Could anyone please provide any insight so as to what the below code does and essentially what a PDF is? Also is there any other better way to compute the PDF for the given data set?
import pandas as pd
import numpy as np
iris = pd.read_csv('iris.csv')
iris_setosa = iris[iris.species == 'setosa']
counts,bin_edges=np.histogram(iris_setosa["petal_length"],bins=10,density=True)
pdf=counts/sum(counts)
Let me put this way -
When you run the below line and print out counts, bin_edges variables
counts, bin_edges = np.histogram(iris_setosa['petal_length'], bins=10,density=True)
The result will be
counts --> [0.22222222 0.22222222 0.44444444 1.55555556 2.66666667 3.11111111 1.55555556 0.88888889 0. 0.44444444]

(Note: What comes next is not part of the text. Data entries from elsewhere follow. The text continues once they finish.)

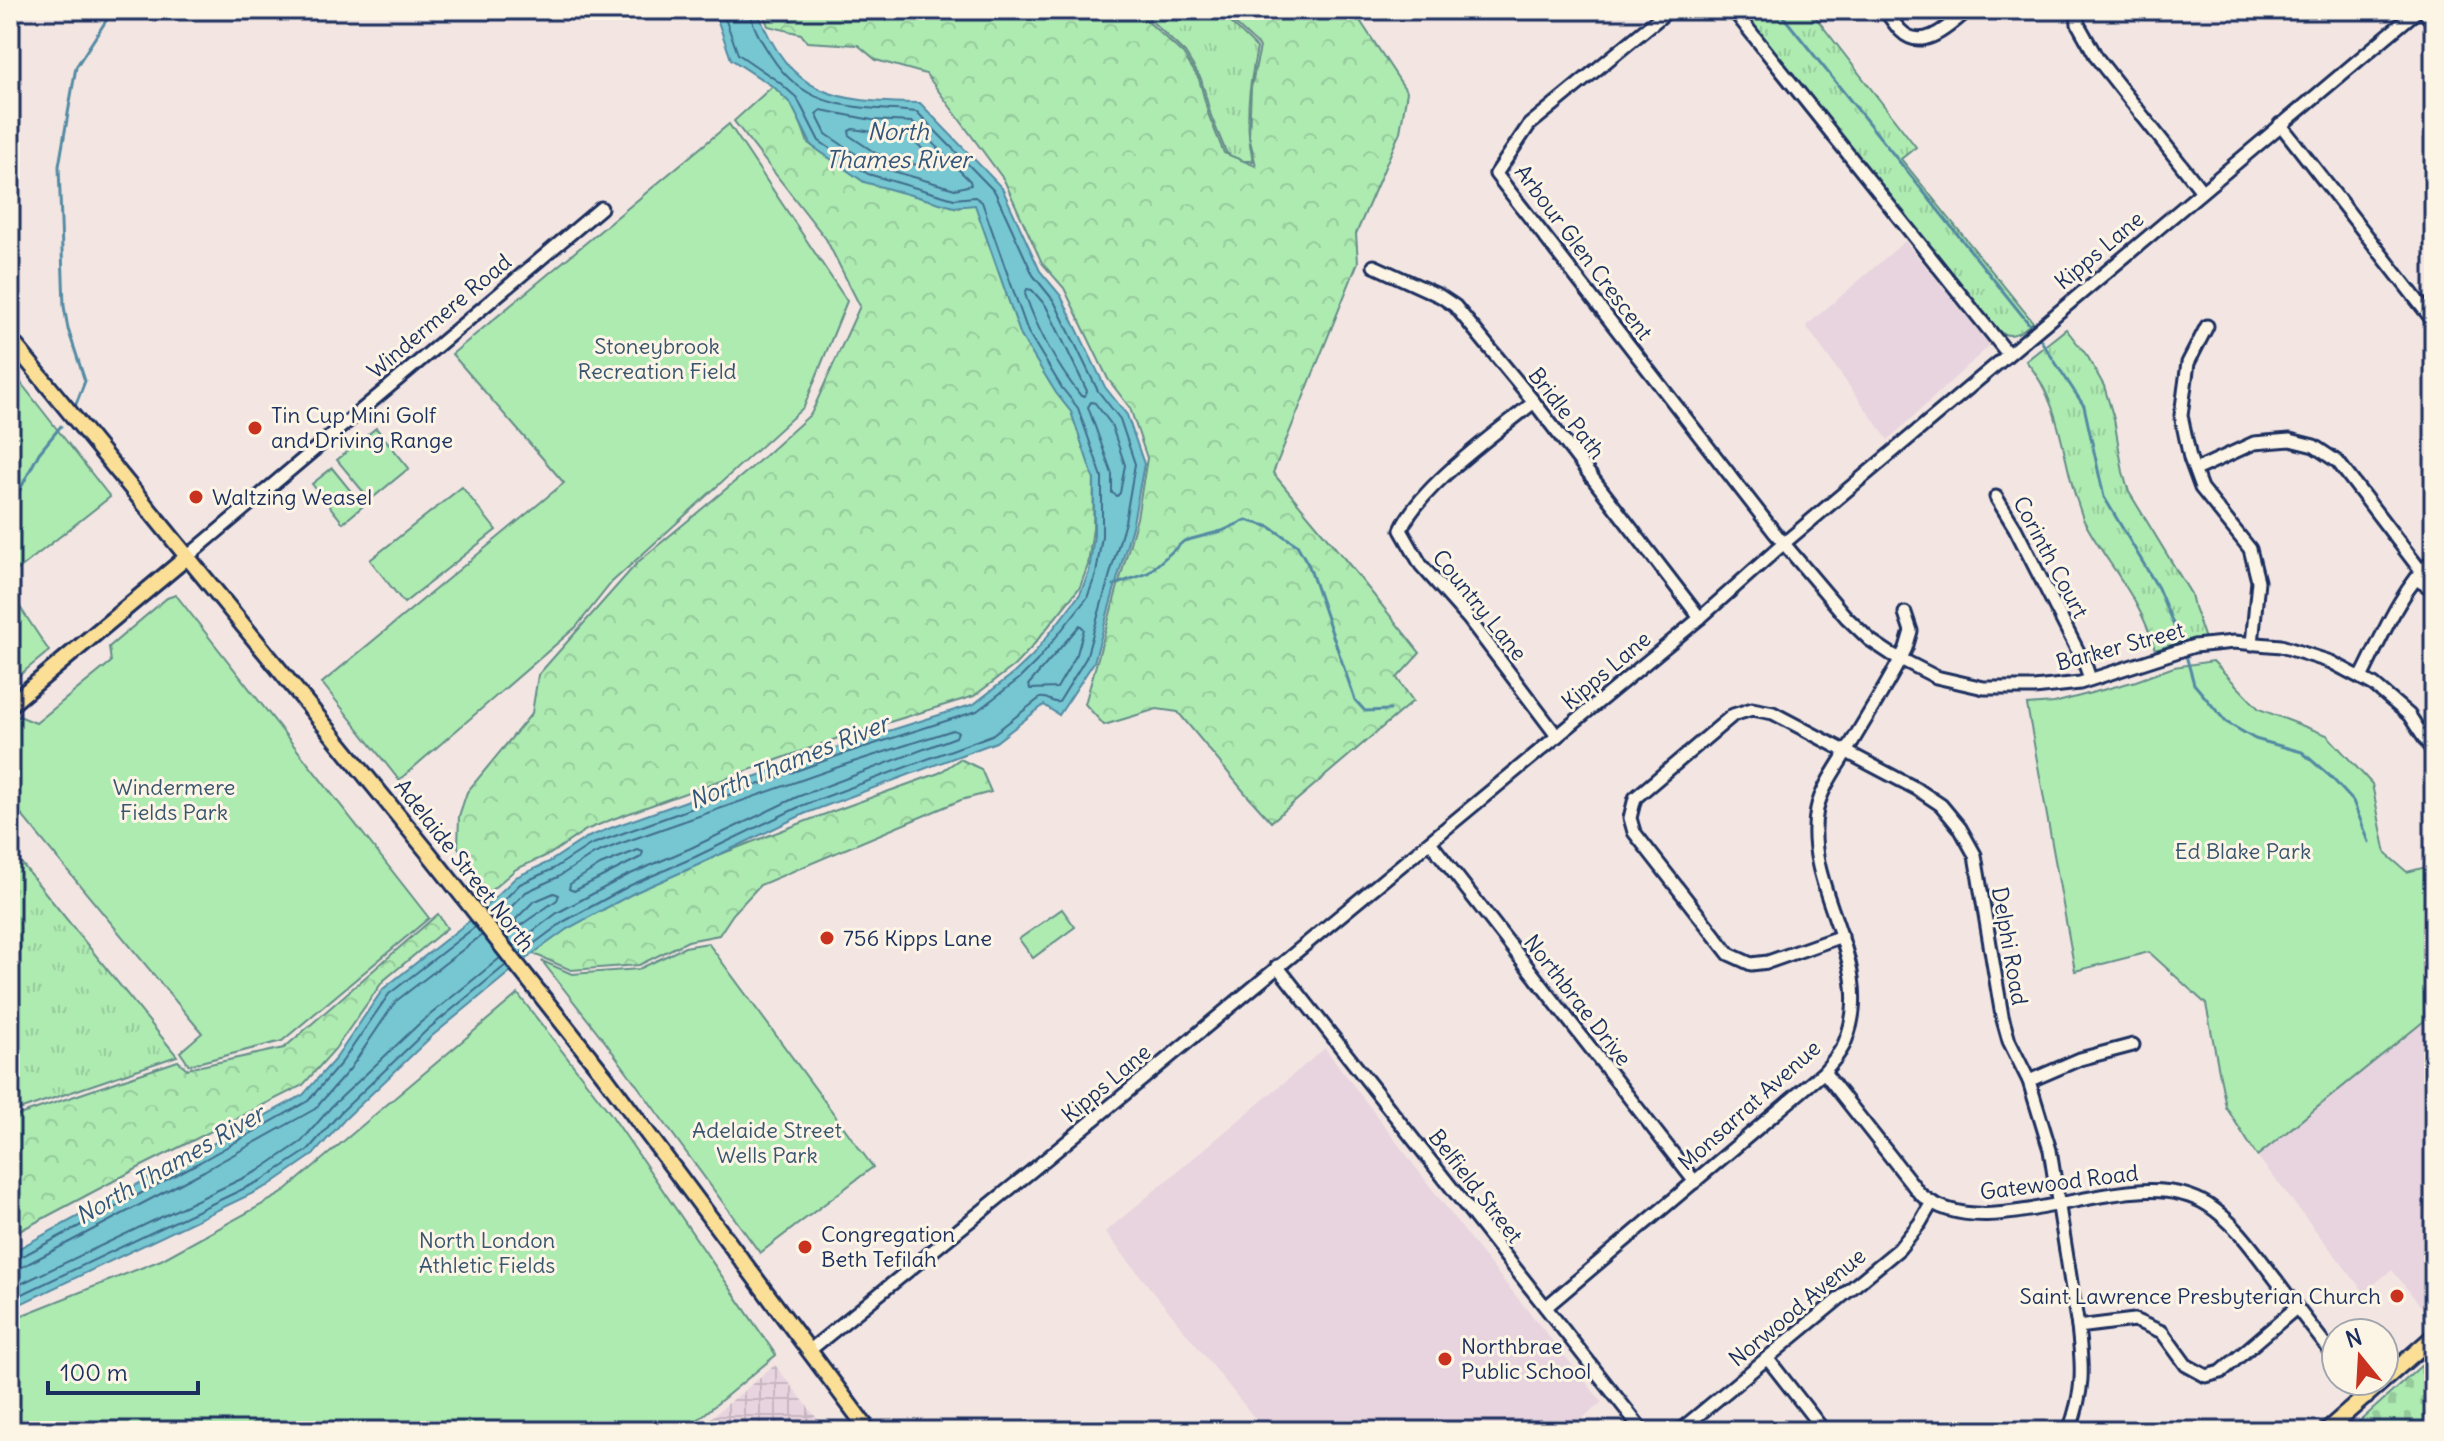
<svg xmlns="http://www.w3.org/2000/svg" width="2444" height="1441" font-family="Delius,sans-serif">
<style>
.built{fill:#e8d4de}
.industrial{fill:url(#industrial-grid)}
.grass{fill:url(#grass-tufts);stroke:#648d88;stroke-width:2}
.forest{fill:url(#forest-crowns);stroke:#648d88;stroke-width:2}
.cemetery{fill:url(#cemetery-stones);stroke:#648d88;stroke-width:2}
.park{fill:#aeebb1;stroke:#648d88;stroke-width:2}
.water{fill:#76c7d1;stroke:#528aa3;stroke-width:2}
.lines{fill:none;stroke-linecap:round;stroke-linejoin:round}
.shore{stroke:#3f6c8c;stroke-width:2}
.stream{stroke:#528aa3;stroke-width:3}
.minor-casing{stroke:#1b2f5e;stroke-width:17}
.major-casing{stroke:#1b2f5e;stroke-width:20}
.minor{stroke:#fcf5e5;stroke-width:11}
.major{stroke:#fbdf96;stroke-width:14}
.poi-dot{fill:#c8321e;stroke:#fcf5e5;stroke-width:3}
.labels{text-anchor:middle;stroke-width:6;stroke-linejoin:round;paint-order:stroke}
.street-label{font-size:22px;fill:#1b2f5e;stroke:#fcf5e5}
.park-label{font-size:22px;fill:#38556f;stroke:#fcf5e5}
.poi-label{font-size:22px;fill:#1b2f5e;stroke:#fcf5e5;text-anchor:start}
.water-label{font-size:24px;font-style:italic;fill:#32557b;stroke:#fcf5e5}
</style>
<defs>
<pattern id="industrial-grid" width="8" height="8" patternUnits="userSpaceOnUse" patternTransform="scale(2)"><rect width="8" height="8" fill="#e8d4de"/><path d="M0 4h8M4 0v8" fill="none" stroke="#c6b6c1"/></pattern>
<pattern id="grass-tufts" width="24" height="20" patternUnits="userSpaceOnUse" patternTransform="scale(2)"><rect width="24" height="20" fill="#aeebb1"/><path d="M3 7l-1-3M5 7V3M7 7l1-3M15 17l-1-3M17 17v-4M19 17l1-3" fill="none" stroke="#95ca9b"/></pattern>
<pattern id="forest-crowns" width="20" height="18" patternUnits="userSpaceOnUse" patternTransform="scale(2)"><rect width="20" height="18" fill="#aeebb1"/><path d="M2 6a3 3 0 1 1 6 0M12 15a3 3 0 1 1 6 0" fill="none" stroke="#95ca9b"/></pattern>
<pattern id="cemetery-stones" width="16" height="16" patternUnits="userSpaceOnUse" patternTransform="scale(2)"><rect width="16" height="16" fill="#aeebb1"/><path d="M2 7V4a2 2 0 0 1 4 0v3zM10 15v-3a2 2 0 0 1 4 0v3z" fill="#95ca9b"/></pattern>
</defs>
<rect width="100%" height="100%" fill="#f3e6e2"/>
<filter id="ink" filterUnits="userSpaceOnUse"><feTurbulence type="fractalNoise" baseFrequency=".0125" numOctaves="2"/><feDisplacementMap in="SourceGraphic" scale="16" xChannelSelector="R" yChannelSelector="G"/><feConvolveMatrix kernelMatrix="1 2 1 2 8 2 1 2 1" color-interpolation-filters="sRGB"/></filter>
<g filter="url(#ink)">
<g class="built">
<polygon points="1905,241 1990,345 1888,440 1806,326"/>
<polygon points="2434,1013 2434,1309 2428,1315 2392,1270 2364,1292 2257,1156"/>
<polygon points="1325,1048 1477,1248 1602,1402 1567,1431 1265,1431 1105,1232"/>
</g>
<polygon class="industrial" points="775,1365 827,1431 695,1431"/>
<g class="grass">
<path d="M1140,10H1224L1231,23L1257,48C1249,87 1244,121 1253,161H1234L1226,152L1211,116L1201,79L1185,53Z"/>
<path d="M1738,10H1810L1916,147L1901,159L2033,322C2023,330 2014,339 2001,333Z"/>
<path d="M2066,329L2088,357L2104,386L2114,419L2123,472L2129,492L2191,594L2194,607L2205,639L2185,641L2155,650C2141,598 2108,566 2084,521C2081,514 2079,506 2076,498C2061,450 2060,401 2026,361Z"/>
<polygon points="10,849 177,1056 10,1113"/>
</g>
<g class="forest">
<polygon points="762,10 1138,10 1142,16 1183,54 1199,79 1209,116 1224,153 1256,166 1249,136 1251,88 1260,47 1232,21 1226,10 1353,10 1407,92 1400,132 1356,234 1358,262 1273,473 1348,563 1420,653 1397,678 1413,701 1271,822 1245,793 1178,712 1157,709 1104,725 1085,704 1137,518 1147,458 1130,408 1108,379 1064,288 1042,263 1004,180 926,74 876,60 858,45 807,42 801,34 768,26"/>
<polygon points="775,84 792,99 808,143 862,179 959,208 975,199 1071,406 1094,473 1093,528 1088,565 1080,587 1031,648 1014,666 974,696 841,737 613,819 586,830 550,854 516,869 488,893 458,847 459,816 467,792 532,713 538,675 638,562 750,469 811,414 860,306 826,239 734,121"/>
<polygon points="960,759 981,769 991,792 961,800 760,885 733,914 719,935 688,941 639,965 571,970 529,952 569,923 636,887 809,820 939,773"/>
<polygon points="438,914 447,928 383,981 335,1049 303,1085 142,1166 10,1236 10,1118 178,1061 187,1069 284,1048"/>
</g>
<polygon class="cemetery" points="2434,1354 2434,1431 2349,1431"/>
<g class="park">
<polygon points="729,124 847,301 804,407 612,582 576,627 399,780 322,683 564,483 452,354"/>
<polygon points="10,369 110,497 10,576"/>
<polygon points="376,428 409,468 370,500 337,460"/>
<polygon points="332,468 363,506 343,523 312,484"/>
<polygon points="462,487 496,530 404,603 370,560"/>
<polygon points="10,592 49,651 10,683"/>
<polygon points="176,595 429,918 282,1041 189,1065 180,1052 202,1033 10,801 10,724 19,716 36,723 111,662 109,647 167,598"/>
<polygon points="2213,661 2259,709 2327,735 2372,784 2386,854 2407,872 2434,865 2434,1013 2257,1156 2226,1107 2206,1004 2149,952 2075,971 2027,705 2054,703 2136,681 2174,667"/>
<polygon points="1062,909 1075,927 1033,958 1019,939"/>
<polygon points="708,943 873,1167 760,1253 606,1043 542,961 572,974 639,969 685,947"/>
<polygon points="518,994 610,1113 776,1355 684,1431 10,1431 10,1320 161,1260 281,1194"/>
</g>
<path class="water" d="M714,10H757C791,97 834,102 920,103L1002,188L1040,271L1061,296L1105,387L1127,415L1144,464L1133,523L1094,662L1059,715L1044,705L996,742L804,814L698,865L634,893L567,929L527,958L432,1036L345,1119L313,1155L268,1186L10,1309V1253L303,1095L336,1058L383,989L477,915L516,877L549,862L586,838L613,827L841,746L974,704L1014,673L1032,656L1080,594L1089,572L1094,535V480L1071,412L1056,393L1021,336L975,205L954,207L864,182L812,146L791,104L775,88L731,59Z"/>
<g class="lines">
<g class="shore">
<polygon points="821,110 872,120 912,122 970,181 971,185 955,189 872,165 826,134 816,114"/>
<polygon points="853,129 873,132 907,133 935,162 936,166 931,169 877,154 850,136 849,131"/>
<path d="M1027,289L1032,290L1046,306L1087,391L1085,396H1081C1056,365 1038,331 1025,294Z"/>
<polygon points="1091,402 1095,403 1111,424 1125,465 1120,493 1117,496 1112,493 1112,474 1088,407"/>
<polygon points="1080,625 1084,629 1077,654 1057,688 1030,689 1029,684"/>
<polygon points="638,850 643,852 641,857 574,891 569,889 570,884 600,865"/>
<polygon points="554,893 559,895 557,900 521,925 516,924 516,919 533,902"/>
<polyline points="489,915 520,884 553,869 590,845 843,754 977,711 1019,679 1037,661 1087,598 1096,574 1102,536 1102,477 1078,408 1062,388 1028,332 982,202 975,197 954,199 868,174 819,141 797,98 779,82 738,54 722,10"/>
<polyline points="495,923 526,892 558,877 594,854 619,844 847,764 953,730 958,732 956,737 797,797 691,848 626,876 557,913 513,946"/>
<path d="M520,954L563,922L631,885L695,857L801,806L992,735L1040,698C1048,696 1052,704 1059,702L1086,658L1125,522L1135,464L1120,419L1098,391L1054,301L1033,275L995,192L917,112C858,106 807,113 771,56C762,42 752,27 750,10"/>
<polyline points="10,1260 17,1259 200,1162 308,1101 342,1062 389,994 475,927"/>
<polyline points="10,1270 22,1267 204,1171 315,1109 350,1069 396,1001 482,935"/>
<polyline points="10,1289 258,1171 301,1142 332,1106 420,1023 500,958"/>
<polyline points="10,1300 264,1179 308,1150 340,1113 427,1030 506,965"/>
</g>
<g class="stream">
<polyline points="1778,10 2034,330"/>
<polyline points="2038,336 2084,406 2104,497 2158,588 2182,645"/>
<polyline points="74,409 85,381 68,329 64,306 59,166 76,67 113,10"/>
<polyline points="10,509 39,453 61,426"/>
<polyline points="1114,585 1148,573 1184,541 1222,531 1246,520 1270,527 1297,545 1309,566 1355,700 1365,711 1390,710"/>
<polyline points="2185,652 2194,684 2226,722 2255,739 2302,752 2331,777 2353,801 2369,842"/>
</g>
<g class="minor-casing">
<g id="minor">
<polyline points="1669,10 1529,125 1496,174 1775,533 1846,617 1870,640 1891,654 1936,677 1984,688 2034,688 2080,683 2194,646 2234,642 2281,646 2331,662 2374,685 2409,715 2434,753"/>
<polyline points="1733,10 2008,354"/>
<path d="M1885,10C1890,17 1895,25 1901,31C1923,53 1951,24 1968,10"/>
<polyline points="2077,10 2078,24 2097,58 2201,190"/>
<polyline points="2423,10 2434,24"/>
<polyline points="2280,124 2434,322"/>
<polyline points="1374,266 1440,296 1455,306 1534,402 1700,618"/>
<polyline points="2207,326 2188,363 2181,415 2190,458 2201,488 2250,549 2258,581 2252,644"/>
<path d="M1534,402C1495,434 1420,486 1401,530L1421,565L1468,618L1557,736"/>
<polyline points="2195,470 2254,443 2290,440 2314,446 2338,462 2421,571"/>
<polyline points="1996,497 2015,528 2086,667 2090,679"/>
<polyline points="187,557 601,208"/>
<polyline points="2416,579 2434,590"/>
<path d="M2361,678C2382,637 2400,590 2434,559"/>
<polyline points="1430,842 1695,1182"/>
<polyline points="1842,936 1768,962 1751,964 1729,954 1634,832 1630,818 1635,798 1733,715 1752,709 1773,713 1917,789 1941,805 1960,828 1975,855 2002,1016 2009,1041 2029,1081 2050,1150 2078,1327 2134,1320 2162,1332 2186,1365 2206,1376 2221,1372 2296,1308"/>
<polyline points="1277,966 1643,1431"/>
<path d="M1824,1072L1920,1194C1991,1255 2130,1155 2208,1205C2237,1224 2256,1254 2277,1281C2296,1307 2316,1333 2336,1358"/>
<polyline points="2029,1081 2080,1059 2133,1045"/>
<path d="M1546,1307L1824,1072C1831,1063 1841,1053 1845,1042C1879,961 1801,890 1817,809C1821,789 1837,767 1848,749C1867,716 1889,683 1906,648L1911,631L1905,613"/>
<polyline points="810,1350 1034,1169 1700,618 1783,544 2418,10"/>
<polyline points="1767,1358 1824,1431"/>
<polyline points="2354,1381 2367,1398"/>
<polyline points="1679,1431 1899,1249 1920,1223 1931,1204"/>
<path d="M2069,1431C2084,1390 2083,1369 2078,1327"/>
</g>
</g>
<g class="major-casing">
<g id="major">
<polyline points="10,339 427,851 604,1075 869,1431"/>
<polyline points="10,705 187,557"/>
<polyline points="2326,1431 2434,1336"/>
</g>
</g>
<use href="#minor" class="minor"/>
<use href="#major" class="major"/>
</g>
</g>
<g class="poi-dot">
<circle cx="255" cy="428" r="8"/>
<circle cx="196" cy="497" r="8"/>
<circle cx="827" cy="938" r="8"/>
<circle cx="805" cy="1247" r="8"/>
<circle cx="2397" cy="1296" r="8"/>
<circle cx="1445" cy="1359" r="8"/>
</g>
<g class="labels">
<g class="street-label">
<text transform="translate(2099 250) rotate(-40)" y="8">Kipps Lane</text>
<text transform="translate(1584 252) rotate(53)" y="8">Arbour Glen Crescent</text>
<text transform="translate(439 316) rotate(-40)" y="8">Windermere Road</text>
<text transform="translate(1567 413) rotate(52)" y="8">Bridle Path</text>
<text transform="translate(2051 557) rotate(62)" y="8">Corinth Court</text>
<text transform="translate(1480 605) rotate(51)" y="8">Country Lane</text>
<text transform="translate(2120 646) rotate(-15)" y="8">Barker Street</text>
<text transform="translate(1606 670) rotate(-40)" y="8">Kipps Lane</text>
<text transform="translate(465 865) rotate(52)" y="8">Adelaide Street North</text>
<text transform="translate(2010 946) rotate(80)" y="8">Delphi Road</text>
<text transform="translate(1578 1000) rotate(52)" y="8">Northbrae Drive</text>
<text transform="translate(1106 1083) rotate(-40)" y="8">Kipps Lane</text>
<text transform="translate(1749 1105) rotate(-42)" y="8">Monsarrat Avenue</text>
<text transform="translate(2059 1182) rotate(-7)" y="8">Gatewood Road</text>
<text transform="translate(1476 1186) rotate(52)" y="8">Belfield Street</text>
<text transform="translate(1797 1307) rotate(-40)" y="8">Norwood Avenue</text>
</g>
<g class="park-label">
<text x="657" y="354">Stoneybrook<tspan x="657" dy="25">Recreation Field</tspan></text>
<text x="174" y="795">Windermere<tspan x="174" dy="25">Fields Park</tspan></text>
<text x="2243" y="859">Ed Blake Park</text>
<text x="767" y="1138">Adelaide Street<tspan x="767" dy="25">Wells Park</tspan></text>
<text x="487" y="1248">North London<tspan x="487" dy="25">Athletic Fields</tspan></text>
</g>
<g class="poi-label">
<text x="271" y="423">Tin Cup Mini Golf<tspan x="271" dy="25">and Driving Range</tspan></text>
<text x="212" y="505">Waltzing Weasel</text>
<text x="843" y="946">756 Kipps Lane</text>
<text x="821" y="1242">Congregation<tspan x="821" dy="25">Beth Tefilah</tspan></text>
<text x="2381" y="1304" text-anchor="end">Saint Lawrence Presbyterian Church</text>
<text x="1461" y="1354">Northbrae<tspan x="1461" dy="25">Public School</tspan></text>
</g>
<g class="water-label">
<text x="898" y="140">North<tspan x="898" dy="28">Thames River</tspan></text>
<text transform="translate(789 762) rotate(-22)" y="8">North Thames River</text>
<text transform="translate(170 1165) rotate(-30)" y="8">North Thames River</text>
</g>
</g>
<rect width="2444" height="1441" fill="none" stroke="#fcf5e5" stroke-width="40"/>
<rect x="20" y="20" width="2404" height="1401" fill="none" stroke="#1b2f5e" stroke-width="3" filter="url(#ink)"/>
<g transform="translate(2360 1357) rotate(342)"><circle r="38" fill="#fcf5e5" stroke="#a2a6af" stroke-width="2"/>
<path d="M0-6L14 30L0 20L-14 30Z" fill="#c8321e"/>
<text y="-12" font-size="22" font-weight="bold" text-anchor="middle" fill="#1b2f5e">N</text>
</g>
<path d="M48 1381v12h150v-12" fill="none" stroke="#1b2f5e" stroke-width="4"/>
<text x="60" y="1381" font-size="24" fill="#1b2f5e" stroke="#fcf5e5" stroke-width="6" paint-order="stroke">100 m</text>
</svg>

bin_edges --> [1. 1.09 1.18 1.27 1.36 1.45 1.54 1.63 1.72 1.81 1.9 ]
Data source - Iris Data set Numpy - Numpy
So what the above code does at the back end is the following:
1.Firstly, based on the bin width and the minimum and maximum values in setosa petal length data set, it will first calculate a certain bin width and then create a histogram where X axis would be petal length and Y axis would be the number of flowers. This you can see if you just remove the parameter density from the above code.
counts_number, bin_edges = np.histogram(iris_setosa['petal_length'], bins=10)
This would result in -- counts_number --> [ 1 1 2 7 12 14 7 4 0 2] So this means there is just 1 flower in the bin [1-1.09).
2.Next it will calculate the relative frequency for each data point i.e it will divide the counts_number by total number of flowers(Here 50. I got this value from the data set available on google). You can see this by this :
rel_freq =counts_number/50
print(rel_freq)
This would result in -- > [0.02 0.02 0.04 0.14 0.24 0.28 0.14 0.08 0. 0.04]
These are relative frequencies and can also be interpreted as probability values. This interpretation is based on the concept of law of large numbers ([Law of large numbers])3
3.The Y values in any PDF´s are not actual probabilities, but are probability density. So if you divide the rel_freq by the bin width, we would get
--> [0.22222222 0.22222222 0.44444444 1.55555556 2.66666667 3.11111111 1.55555556 0.88888889 0. 0.44444444]
As you can see, this is same as the one which we got just by using density =True parameter
As you have not provided the complete code as what you are trying to do after calculating variable pdf . Let me make my assumptions and explain it further.
The Y axis values in any PDF will/can be more than 1 as they are densities and not probabilities. The code line in your program
pdf=counts/sum(counts)
normalizes the pdf numpy array. To put it in a more sensible way, the above line of code is doing the same thing as multiplying the counts array with bin width i.e. it is recalculating the relative frequencies(a.k.a probabilities) from the densities. So, if you run this below code line
print(counts*0.09) -- > here 0.09 is the bin width for bin size of 10
It will give --- > [0.02 0.02 0.04 0.14 0.24 0.28 0.14 0.08 0. 0.04]
This is exactly same as the variable pdf
Now, may be you can use this pdf array to calculate the cdf as CDF is the cumulative sum of the probabilities at each bin width. Using the counts directly in calculating CDF would not make sense.
Now, if we plot the pdfs with the help of below lines of code. Note - Make sure you import relevant libraries to plot . Below is just a example code
plt.plot(bin_edges[1:],pdf,label="normalised_pdf")
plt.plot(bin_edges[1:],counts,label="actual_pdf")
This would result in
You can see in the graph that, they are just scaled version of each other.